Task brief: Reproduce exactly, and only, the lines of the material below running from the line bearing "7. | Batteries" through the line bearing "and noted), throughout". Leave any pictures out.
━━━ Working data ━━━
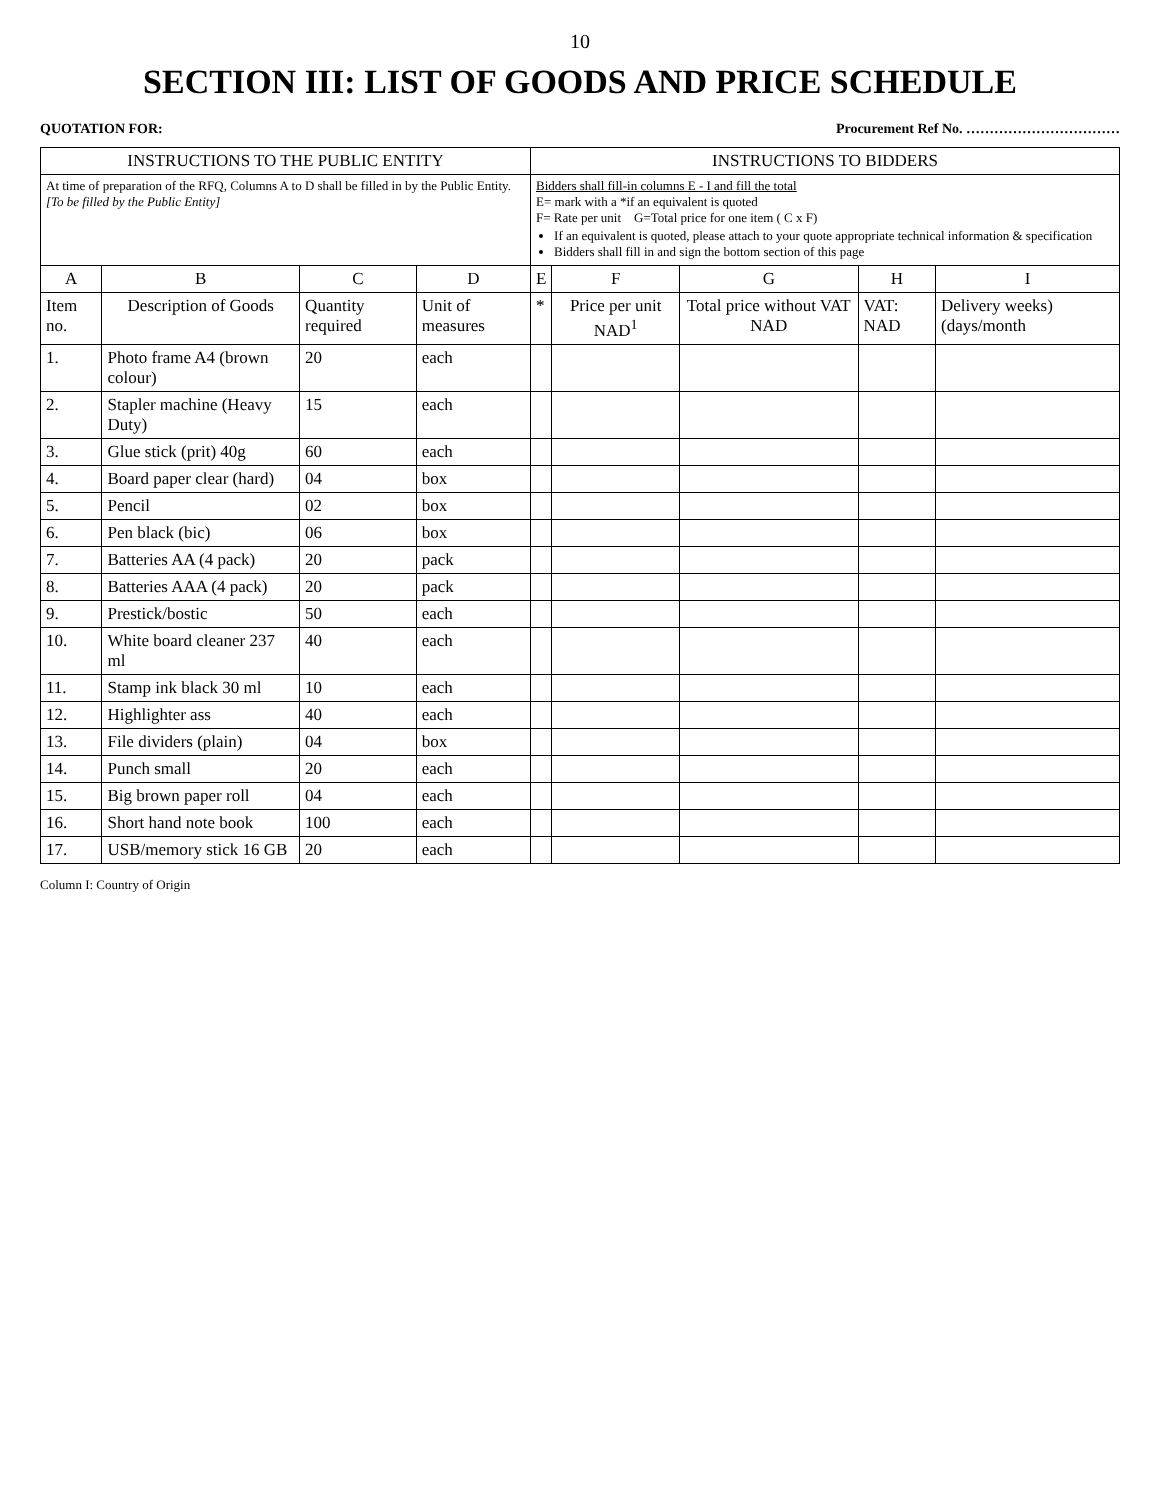10
SECTION III: LIST OF GOODS AND PRICE SCHEDULE
QUOTATION FOR: Procurement Ref No. ……………………………
| INSTRUCTIONS TO THE PUBLIC ENTITY | | | | INSTRUCTIONS TO BIDDERS | | | | |
| --- | --- | --- | --- | --- | --- | --- | --- | --- |
| At time of preparation of the RFQ, Columns A to D shall be filled in by the Public Entity. [To be filled by the Public Entity] | | | | Bidders shall fill-in columns E - I and fill the total E= mark with a *if an equivalent is quoted F= Rate per unit G=Total price for one item ( C x F) If an equivalent is quoted, please attach to your quote appropriate technical information & specification Bidders shall fill in and sign the bottom section of this page | | | | |
| A | B | C | D | E | F | G | H | I |
| Item no. | Description of Goods | Quantity required | Unit of measures | * | Price per unit NAD<sup>1</sup> | Total price without VAT NAD | VAT: NAD | Delivery weeks) (days/month |
| 1. | Photo frame A4 (brown colour) | 20 | each | | | | | |
| 2. | Stapler machine (Heavy Duty) | 15 | each | | | | | |
| 3. | Glue stick (prit) 40g | 60 | each | | | | | |
| 4. | Board paper clear (hard) | 04 | box | | | | | |
| 5. | Pencil | 02 | box | | | | | |
| 6. | Pen black (bic) | 06 | box | | | | | |
| 7. | Batteries AA (4 pack) | 20 | pack | | | | | |
| 8. | Batteries AAA (4 pack) | 20 | pack | | | | | |
| 9. | Prestick/bostic | 50 | each | | | | | |
| 10. | White board cleaner 237 ml | 40 | each | | | | | |
| 11. | Stamp ink black 30 ml | 10 | each | | | | | |
| 12. | Highlighter ass | 40 | each | | | | | |
| 13. | File dividers (plain) | 04 | box | | | | | |
| 14. | Punch small | 20 | each | | | | | |
| 15. | Big brown paper roll | 04 | each | | | | | |
| 16. | Short hand note book | 100 | each | | | | | |
| 17. | USB/memory stick 16 GB | 20 | each | | | | | |
Column I: Country of Origin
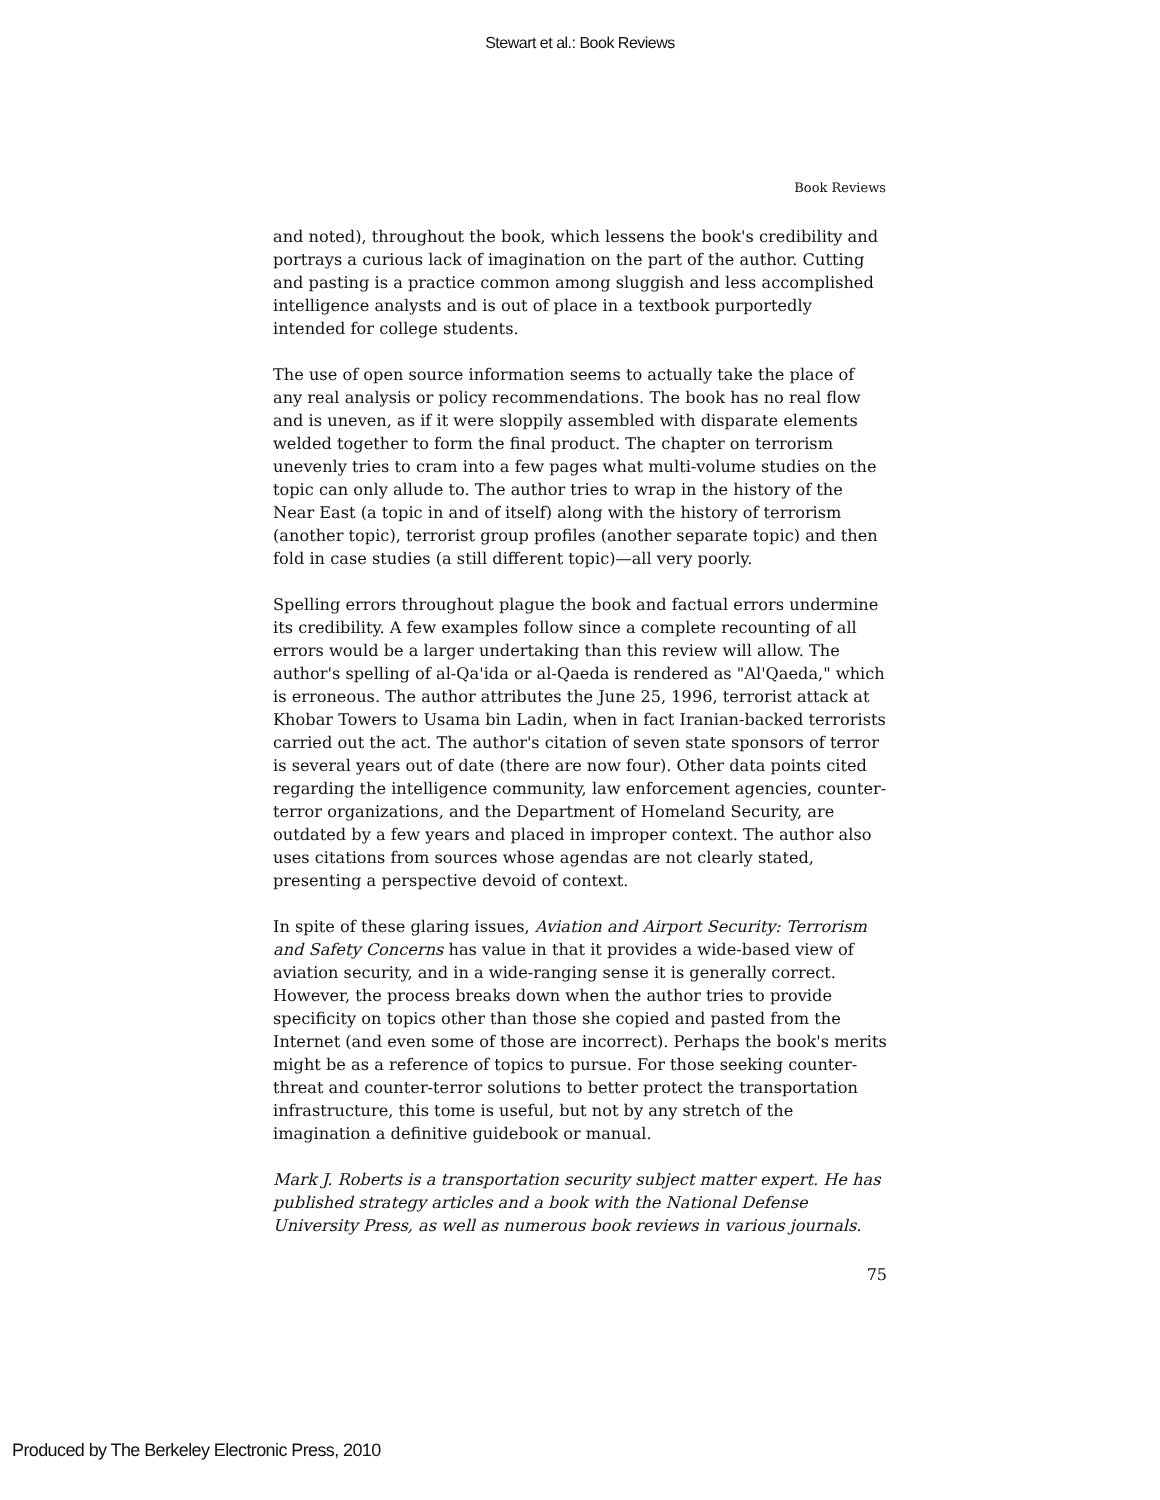Stewart et al.: Book Reviews
Book Reviews
and noted), throughout the book, which lessens the book's credibility and portrays a curious lack of imagination on the part of the author. Cutting and pasting is a practice common among sluggish and less accomplished intelligence analysts and is out of place in a textbook purportedly intended for college students.
The use of open source information seems to actually take the place of any real analysis or policy recommendations. The book has no real flow and is uneven, as if it were sloppily assembled with disparate elements welded together to form the final product. The chapter on terrorism unevenly tries to cram into a few pages what multi-volume studies on the topic can only allude to. The author tries to wrap in the history of the Near East (a topic in and of itself) along with the history of terrorism (another topic), terrorist group profiles (another separate topic) and then fold in case studies (a still different topic)—all very poorly.
Spelling errors throughout plague the book and factual errors undermine its credibility. A few examples follow since a complete recounting of all errors would be a larger undertaking than this review will allow. The author's spelling of al-Qa'ida or al-Qaeda is rendered as "Al'Qaeda," which is erroneous. The author attributes the June 25, 1996, terrorist attack at Khobar Towers to Usama bin Ladin, when in fact Iranian-backed terrorists carried out the act. The author's citation of seven state sponsors of terror is several years out of date (there are now four). Other data points cited regarding the intelligence community, law enforcement agencies, counter-terror organizations, and the Department of Homeland Security, are outdated by a few years and placed in improper context. The author also uses citations from sources whose agendas are not clearly stated, presenting a perspective devoid of context.
In spite of these glaring issues, Aviation and Airport Security: Terrorism and Safety Concerns has value in that it provides a wide-based view of aviation security, and in a wide-ranging sense it is generally correct. However, the process breaks down when the author tries to provide specificity on topics other than those she copied and pasted from the Internet (and even some of those are incorrect). Perhaps the book's merits might be as a reference of topics to pursue. For those seeking counter-threat and counter-terror solutions to better protect the transportation infrastructure, this tome is useful, but not by any stretch of the imagination a definitive guidebook or manual.
Mark J. Roberts is a transportation security subject matter expert. He has published strategy articles and a book with the National Defense University Press, as well as numerous book reviews in various journals.
75
Produced by The Berkeley Electronic Press, 2010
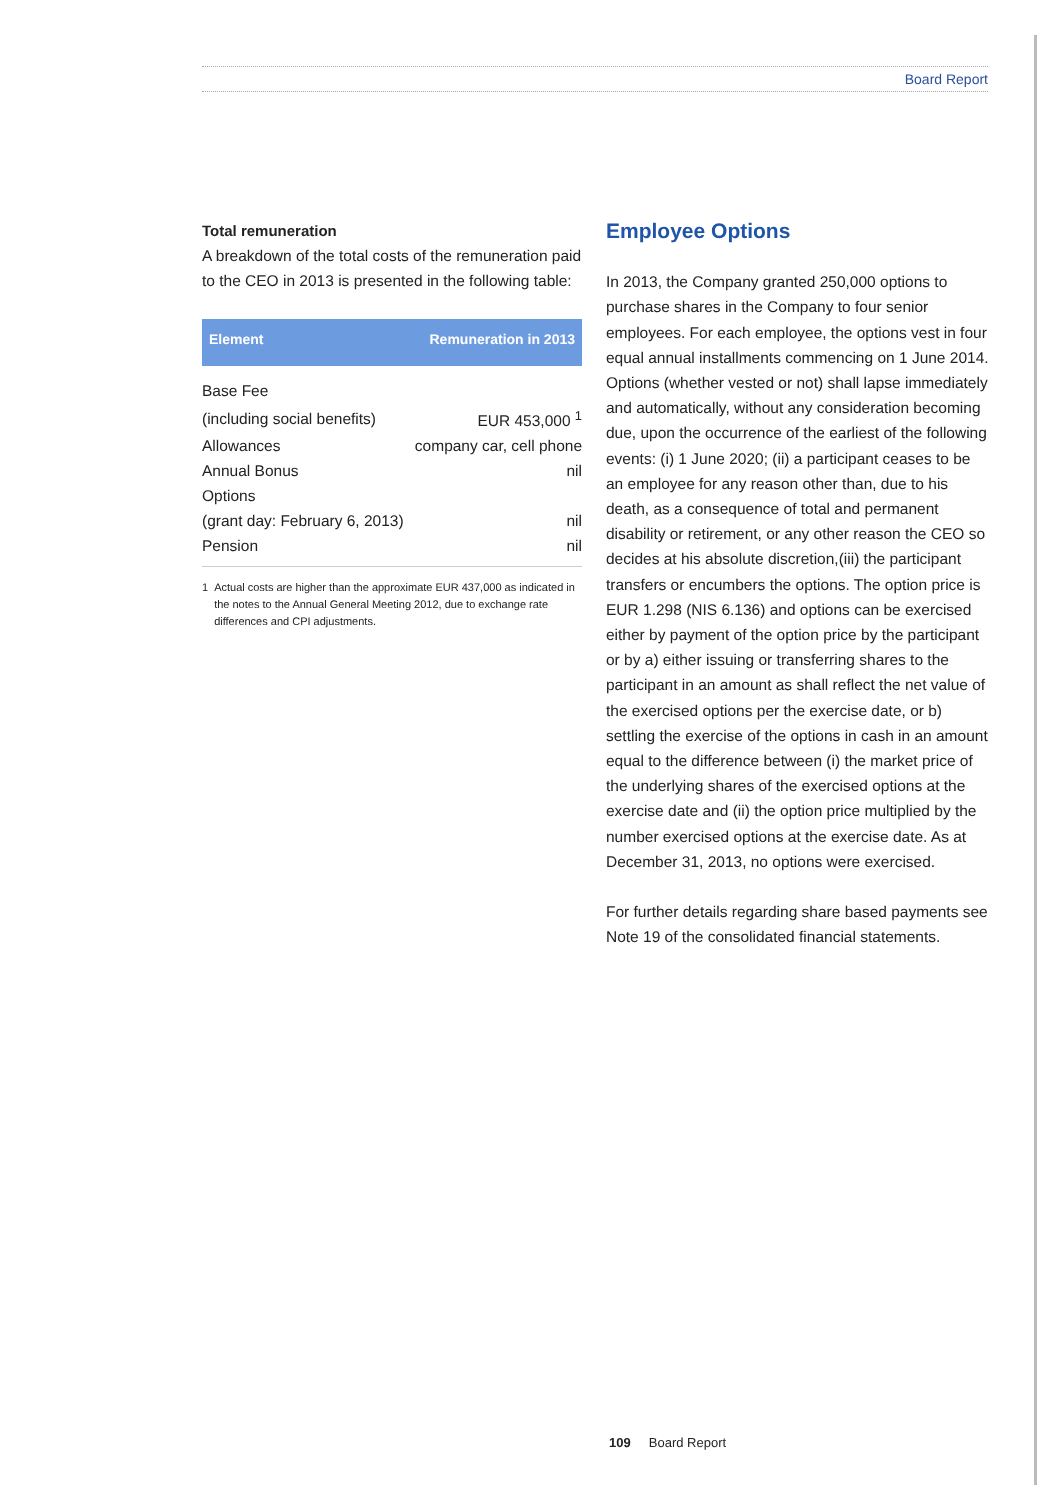Board Report
Total remuneration
A breakdown of the total costs of the remuneration paid to the CEO in 2013 is presented in the following table:
| Element | Remuneration in 2013 |
| --- | --- |
| Base Fee | |
| (including social benefits) | EUR 453,000 <sup>1</sup> |
| Allowances | company car, cell phone |
| Annual Bonus | nil |
| Options | |
| (grant day: February 6, 2013) | nil |
| Pension | nil |
1 Actual costs are higher than the approximate EUR 437,000 as indicated in the notes to the Annual General Meeting 2012, due to exchange rate differences and CPI adjustments.
Employee Options
In 2013, the Company granted 250,000 options to purchase shares in the Company to four senior employees. For each employee, the options vest in four equal annual installments commencing on 1 June 2014. Options (whether vested or not) shall lapse immediately and automatically, without any consideration becoming due, upon the occurrence of the earliest of the following events: (i) 1 June 2020; (ii) a participant ceases to be an employee for any reason other than, due to his death, as a consequence of total and permanent disability or retirement, or any other reason the CEO so decides at his absolute discretion,(iii) the participant transfers or encumbers the options. The option price is EUR 1.298 (NIS 6.136) and options can be exercised either by payment of the option price by the participant or by a) either issuing or transferring shares to the participant in an amount as shall reflect the net value of the exercised options per the exercise date, or b) settling the exercise of the options in cash in an amount equal to the difference between (i) the market price of the underlying shares of the exercised options at the exercise date and (ii) the option price multiplied by the number exercised options at the exercise date. As at December 31, 2013, no options were exercised.
For further details regarding share based payments see Note 19 of the consolidated financial statements.
109 Board Report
━━━
Solution to this task:
| 7. | Batteries AA (4 pack) | 20 | pack | | | | | |
| 8. | Batteries AAA (4 pack) | 20 | pack | | | | | |
| 9. | Prestick/bostic | 50 | each | | | | | |
| 10. | White board cleaner 237 ml | 40 | each | | | | | |
| 11. | Stamp ink black 30 ml | 10 | each | | | | | |
| 12. | Highlighter ass | 40 | each | | | | | |
| 13. | File dividers (plain) | 04 | box | | | | | |
| 14. | Punch small | 20 | each | | | | | |
| 15. | Big brown paper roll | 04 | each | | | | | |
| 16. | Short hand note book | 100 | each | | | | | |
| 17. | USB/memory stick 16 GB | 20 | each | | | | | |
Column I: Country of Origin
Stewart et al.: Book Reviews
Book Reviews
and noted), throughout the book, which lessens the book's credibility and portrays a curious lack of imagination on the part of the author. Cutting and pasting is a practice common among sluggish and less accomplished intelligence analysts and is out of place in a textbook purportedly intended for college students.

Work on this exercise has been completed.